* _About this task_
Each line of the data below must be given again exactly as written.

(Beginning of Data extract)

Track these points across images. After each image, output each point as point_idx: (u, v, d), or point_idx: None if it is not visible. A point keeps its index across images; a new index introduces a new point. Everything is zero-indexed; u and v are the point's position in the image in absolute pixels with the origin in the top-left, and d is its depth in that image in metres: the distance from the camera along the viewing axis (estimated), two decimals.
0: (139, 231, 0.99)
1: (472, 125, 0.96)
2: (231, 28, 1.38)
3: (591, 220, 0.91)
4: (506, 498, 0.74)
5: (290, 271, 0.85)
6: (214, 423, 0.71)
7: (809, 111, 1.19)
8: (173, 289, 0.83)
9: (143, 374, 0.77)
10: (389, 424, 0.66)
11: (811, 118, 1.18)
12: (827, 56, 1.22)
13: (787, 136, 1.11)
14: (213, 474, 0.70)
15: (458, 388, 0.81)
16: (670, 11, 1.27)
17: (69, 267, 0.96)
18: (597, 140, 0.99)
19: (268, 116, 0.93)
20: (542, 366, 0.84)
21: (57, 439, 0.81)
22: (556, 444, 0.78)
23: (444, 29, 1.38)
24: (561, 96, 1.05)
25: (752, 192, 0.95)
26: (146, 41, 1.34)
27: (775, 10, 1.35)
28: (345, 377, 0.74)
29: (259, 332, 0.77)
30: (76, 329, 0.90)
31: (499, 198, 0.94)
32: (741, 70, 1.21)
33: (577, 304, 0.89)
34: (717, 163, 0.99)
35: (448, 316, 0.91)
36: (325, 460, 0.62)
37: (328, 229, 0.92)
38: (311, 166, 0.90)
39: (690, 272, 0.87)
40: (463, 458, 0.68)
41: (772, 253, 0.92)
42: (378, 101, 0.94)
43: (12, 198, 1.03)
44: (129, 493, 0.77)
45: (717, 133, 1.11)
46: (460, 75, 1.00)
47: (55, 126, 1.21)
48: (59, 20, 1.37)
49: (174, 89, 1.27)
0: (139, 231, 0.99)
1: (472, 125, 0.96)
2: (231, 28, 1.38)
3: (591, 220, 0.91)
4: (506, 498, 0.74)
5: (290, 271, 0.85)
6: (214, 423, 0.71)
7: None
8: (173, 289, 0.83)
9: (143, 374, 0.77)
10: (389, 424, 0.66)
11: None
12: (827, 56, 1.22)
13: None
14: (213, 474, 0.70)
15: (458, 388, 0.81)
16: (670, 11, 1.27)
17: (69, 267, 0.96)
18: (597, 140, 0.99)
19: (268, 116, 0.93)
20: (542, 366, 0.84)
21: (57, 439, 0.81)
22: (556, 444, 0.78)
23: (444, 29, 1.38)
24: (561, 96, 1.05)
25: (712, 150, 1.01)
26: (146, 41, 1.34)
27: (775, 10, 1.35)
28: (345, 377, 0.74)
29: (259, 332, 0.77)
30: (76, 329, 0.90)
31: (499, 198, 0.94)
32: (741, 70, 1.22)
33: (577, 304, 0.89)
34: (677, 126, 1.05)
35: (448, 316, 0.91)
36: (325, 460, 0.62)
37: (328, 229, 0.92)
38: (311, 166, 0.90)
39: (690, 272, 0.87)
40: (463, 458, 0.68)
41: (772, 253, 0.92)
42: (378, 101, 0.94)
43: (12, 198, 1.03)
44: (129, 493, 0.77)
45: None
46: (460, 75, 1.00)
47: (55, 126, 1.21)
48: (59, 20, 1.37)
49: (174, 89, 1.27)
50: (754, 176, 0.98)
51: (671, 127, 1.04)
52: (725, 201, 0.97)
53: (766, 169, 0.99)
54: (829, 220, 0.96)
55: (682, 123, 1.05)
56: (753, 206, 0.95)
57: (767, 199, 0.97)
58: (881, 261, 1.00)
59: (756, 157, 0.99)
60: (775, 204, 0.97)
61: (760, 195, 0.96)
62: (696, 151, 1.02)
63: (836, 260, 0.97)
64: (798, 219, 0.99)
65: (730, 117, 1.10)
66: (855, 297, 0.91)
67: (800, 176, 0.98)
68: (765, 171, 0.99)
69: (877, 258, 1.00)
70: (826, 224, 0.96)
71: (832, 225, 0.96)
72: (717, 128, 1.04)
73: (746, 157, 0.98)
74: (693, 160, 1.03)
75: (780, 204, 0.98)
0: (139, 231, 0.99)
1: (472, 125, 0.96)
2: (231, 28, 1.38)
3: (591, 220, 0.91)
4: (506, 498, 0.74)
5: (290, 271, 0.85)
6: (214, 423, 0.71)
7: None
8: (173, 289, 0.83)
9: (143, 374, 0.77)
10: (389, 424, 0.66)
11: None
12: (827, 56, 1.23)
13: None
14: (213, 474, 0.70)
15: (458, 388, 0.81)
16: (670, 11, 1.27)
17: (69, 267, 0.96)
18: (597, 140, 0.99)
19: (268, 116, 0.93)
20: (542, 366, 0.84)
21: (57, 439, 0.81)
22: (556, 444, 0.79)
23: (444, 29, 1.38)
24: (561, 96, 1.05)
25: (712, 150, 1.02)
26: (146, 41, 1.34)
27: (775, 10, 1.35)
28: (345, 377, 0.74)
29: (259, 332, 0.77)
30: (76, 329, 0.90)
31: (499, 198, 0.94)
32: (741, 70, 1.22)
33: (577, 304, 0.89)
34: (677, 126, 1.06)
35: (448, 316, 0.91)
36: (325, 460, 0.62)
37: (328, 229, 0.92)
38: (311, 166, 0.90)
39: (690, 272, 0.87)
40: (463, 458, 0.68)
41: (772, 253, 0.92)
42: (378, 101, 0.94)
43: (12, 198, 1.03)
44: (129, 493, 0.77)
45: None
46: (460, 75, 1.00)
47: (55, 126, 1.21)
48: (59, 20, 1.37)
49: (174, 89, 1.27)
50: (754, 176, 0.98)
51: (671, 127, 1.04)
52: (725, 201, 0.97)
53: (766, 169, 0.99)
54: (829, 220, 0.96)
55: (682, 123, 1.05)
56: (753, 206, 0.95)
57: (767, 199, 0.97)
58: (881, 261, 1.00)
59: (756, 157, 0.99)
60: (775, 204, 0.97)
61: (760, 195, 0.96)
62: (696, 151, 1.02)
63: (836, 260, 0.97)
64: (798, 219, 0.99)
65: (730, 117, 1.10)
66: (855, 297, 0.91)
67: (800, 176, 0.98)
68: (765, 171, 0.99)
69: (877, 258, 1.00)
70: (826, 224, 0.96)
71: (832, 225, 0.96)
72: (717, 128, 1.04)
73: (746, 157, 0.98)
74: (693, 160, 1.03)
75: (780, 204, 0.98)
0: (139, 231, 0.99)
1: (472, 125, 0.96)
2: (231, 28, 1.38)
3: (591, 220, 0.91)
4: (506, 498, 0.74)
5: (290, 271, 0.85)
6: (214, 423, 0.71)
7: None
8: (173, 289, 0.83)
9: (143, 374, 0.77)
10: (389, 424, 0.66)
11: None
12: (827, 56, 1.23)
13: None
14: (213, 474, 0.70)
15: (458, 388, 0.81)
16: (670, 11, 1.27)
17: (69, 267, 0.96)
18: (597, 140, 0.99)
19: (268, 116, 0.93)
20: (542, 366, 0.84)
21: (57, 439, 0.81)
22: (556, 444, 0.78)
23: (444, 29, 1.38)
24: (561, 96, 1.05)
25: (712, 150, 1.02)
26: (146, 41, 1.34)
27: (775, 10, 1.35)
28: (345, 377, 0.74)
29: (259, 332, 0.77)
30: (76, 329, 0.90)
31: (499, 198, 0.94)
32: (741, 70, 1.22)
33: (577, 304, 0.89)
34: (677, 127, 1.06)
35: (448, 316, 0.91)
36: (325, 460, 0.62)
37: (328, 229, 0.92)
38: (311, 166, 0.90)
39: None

(End of Data extract)

* _Output for this task_
Track these points across images. After each image, output each point as point_idx: (u, v, d), or point_idx: None if it is not visible. A point keeps its index across images; a new index introduces a new point. Everything is zero-indexed; u and v are the point's position in the image in absolute pixels with the origin in the top-left, and d is its depth in that image in metres: the distance from the camera along the viewing axis (estimated), two decimals.
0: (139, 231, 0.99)
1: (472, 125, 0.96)
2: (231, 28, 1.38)
3: (591, 220, 0.91)
4: (506, 498, 0.74)
5: (290, 271, 0.85)
6: (214, 423, 0.71)
7: (809, 111, 1.19)
8: (173, 289, 0.83)
9: (143, 374, 0.77)
10: (389, 424, 0.66)
11: (811, 118, 1.18)
12: (827, 56, 1.22)
13: (787, 136, 1.11)
14: (213, 474, 0.70)
15: (458, 388, 0.81)
16: (670, 11, 1.27)
17: (69, 267, 0.96)
18: (597, 140, 0.99)
19: (268, 116, 0.93)
20: (542, 366, 0.84)
21: (57, 439, 0.81)
22: (556, 444, 0.78)
23: (444, 29, 1.38)
24: (561, 96, 1.05)
25: (752, 192, 0.95)
26: (146, 41, 1.34)
27: (775, 10, 1.35)
28: (345, 377, 0.74)
29: (259, 332, 0.77)
30: (76, 329, 0.90)
31: (499, 198, 0.94)
32: (741, 70, 1.21)
33: (577, 304, 0.89)
34: (717, 163, 0.99)
35: (448, 316, 0.91)
36: (325, 460, 0.62)
37: (328, 229, 0.92)
38: (311, 166, 0.90)
39: (690, 272, 0.87)
40: (463, 458, 0.68)
41: (772, 253, 0.92)
42: (378, 101, 0.94)
43: (12, 198, 1.03)
44: (129, 493, 0.77)
45: (717, 133, 1.11)
46: (460, 75, 1.00)
47: (55, 126, 1.21)
48: (59, 20, 1.37)
49: (174, 89, 1.27)
0: (139, 231, 0.99)
1: (472, 125, 0.96)
2: (231, 28, 1.38)
3: (591, 220, 0.91)
4: (506, 498, 0.74)
5: (290, 271, 0.85)
6: (214, 423, 0.71)
7: None
8: (173, 289, 0.83)
9: (143, 374, 0.77)
10: (389, 424, 0.66)
11: None
12: (827, 56, 1.22)
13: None
14: (213, 474, 0.70)
15: (458, 388, 0.81)
16: (670, 11, 1.27)
17: (69, 267, 0.96)
18: (597, 140, 0.99)
19: (268, 116, 0.93)
20: (542, 366, 0.84)
21: (57, 439, 0.81)
22: (556, 444, 0.78)
23: (444, 29, 1.38)
24: (561, 96, 1.05)
25: (712, 150, 1.01)
26: (146, 41, 1.34)
27: (775, 10, 1.35)
28: (345, 377, 0.74)
29: (259, 332, 0.77)
30: (76, 329, 0.90)
31: (499, 198, 0.94)
32: (741, 70, 1.22)
33: (577, 304, 0.89)
34: (677, 126, 1.05)
35: (448, 316, 0.91)
36: (325, 460, 0.62)
37: (328, 229, 0.92)
38: (311, 166, 0.90)
39: (690, 272, 0.87)
40: (463, 458, 0.68)
41: (772, 253, 0.92)
42: (378, 101, 0.94)
43: (12, 198, 1.03)
44: (129, 493, 0.77)
45: None
46: (460, 75, 1.00)
47: (55, 126, 1.21)
48: (59, 20, 1.37)
49: (174, 89, 1.27)
50: (754, 176, 0.98)
51: (671, 127, 1.04)
52: (725, 201, 0.97)
53: (766, 169, 0.99)
54: (829, 220, 0.96)
55: (682, 123, 1.05)
56: (753, 206, 0.95)
57: (767, 199, 0.97)
58: (881, 261, 1.00)
59: (756, 157, 0.99)
60: (775, 204, 0.97)
61: (760, 195, 0.96)
62: (696, 151, 1.02)
63: (836, 260, 0.97)
64: (798, 219, 0.99)
65: (730, 117, 1.10)
66: (855, 297, 0.91)
67: (800, 176, 0.98)
68: (765, 171, 0.99)
69: (877, 258, 1.00)
70: (826, 224, 0.96)
71: (832, 225, 0.96)
72: (717, 128, 1.04)
73: (746, 157, 0.98)
74: (693, 160, 1.03)
75: (780, 204, 0.98)
0: (139, 231, 0.99)
1: (472, 125, 0.96)
2: (231, 28, 1.38)
3: (591, 220, 0.91)
4: (506, 498, 0.74)
5: (290, 271, 0.85)
6: (214, 423, 0.71)
7: None
8: (173, 289, 0.83)
9: (143, 374, 0.77)
10: (389, 424, 0.66)
11: None
12: (827, 56, 1.23)
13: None
14: (213, 474, 0.70)
15: (458, 388, 0.81)
16: (670, 11, 1.27)
17: (69, 267, 0.96)
18: (597, 140, 0.99)
19: (268, 116, 0.93)
20: (542, 366, 0.84)
21: (57, 439, 0.81)
22: (556, 444, 0.79)
23: (444, 29, 1.38)
24: (561, 96, 1.05)
25: (712, 150, 1.02)
26: (146, 41, 1.34)
27: (775, 10, 1.35)
28: (345, 377, 0.74)
29: (259, 332, 0.77)
30: (76, 329, 0.90)
31: (499, 198, 0.94)
32: (741, 70, 1.22)
33: (577, 304, 0.89)
34: (677, 126, 1.06)
35: (448, 316, 0.91)
36: (325, 460, 0.62)
37: (328, 229, 0.92)
38: (311, 166, 0.90)
39: (690, 272, 0.87)
40: (463, 458, 0.68)
41: (772, 253, 0.92)
42: (378, 101, 0.94)
43: (12, 198, 1.03)
44: (129, 493, 0.77)
45: None
46: (460, 75, 1.00)
47: (55, 126, 1.21)
48: (59, 20, 1.37)
49: (174, 89, 1.27)
50: (754, 176, 0.98)
51: (671, 127, 1.04)
52: (725, 201, 0.97)
53: (766, 169, 0.99)
54: (829, 220, 0.96)
55: (682, 123, 1.05)
56: (753, 206, 0.95)
57: (767, 199, 0.97)
58: (881, 261, 1.00)
59: (756, 157, 0.99)
60: (775, 204, 0.97)
61: (760, 195, 0.96)
62: (696, 151, 1.02)
63: (836, 260, 0.97)
64: (798, 219, 0.99)
65: (730, 117, 1.10)
66: (855, 297, 0.91)
67: (800, 176, 0.98)
68: (765, 171, 0.99)
69: (877, 258, 1.00)
70: (826, 224, 0.96)
71: (832, 225, 0.96)
72: (717, 128, 1.04)
73: (746, 157, 0.98)
74: (693, 160, 1.03)
75: (780, 204, 0.98)
0: (139, 231, 0.99)
1: (472, 125, 0.96)
2: (231, 28, 1.38)
3: (591, 220, 0.91)
4: (506, 498, 0.74)
5: (290, 271, 0.85)
6: (214, 423, 0.71)
7: None
8: (173, 289, 0.83)
9: (143, 374, 0.77)
10: (389, 424, 0.66)
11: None
12: (827, 56, 1.23)
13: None
14: (213, 474, 0.70)
15: (458, 388, 0.81)
16: (670, 11, 1.27)
17: (69, 267, 0.96)
18: (597, 140, 0.99)
19: (268, 116, 0.93)
20: (542, 366, 0.84)
21: (57, 439, 0.81)
22: (556, 444, 0.78)
23: (444, 29, 1.38)
24: (561, 96, 1.05)
25: (712, 150, 1.02)
26: (146, 41, 1.34)
27: (775, 10, 1.35)
28: (345, 377, 0.74)
29: (259, 332, 0.77)
30: (76, 329, 0.90)
31: (499, 198, 0.94)
32: (741, 70, 1.22)
33: (577, 304, 0.89)
34: (677, 127, 1.06)
35: (448, 316, 0.91)
36: (325, 460, 0.62)
37: (328, 229, 0.92)
38: (311, 166, 0.90)
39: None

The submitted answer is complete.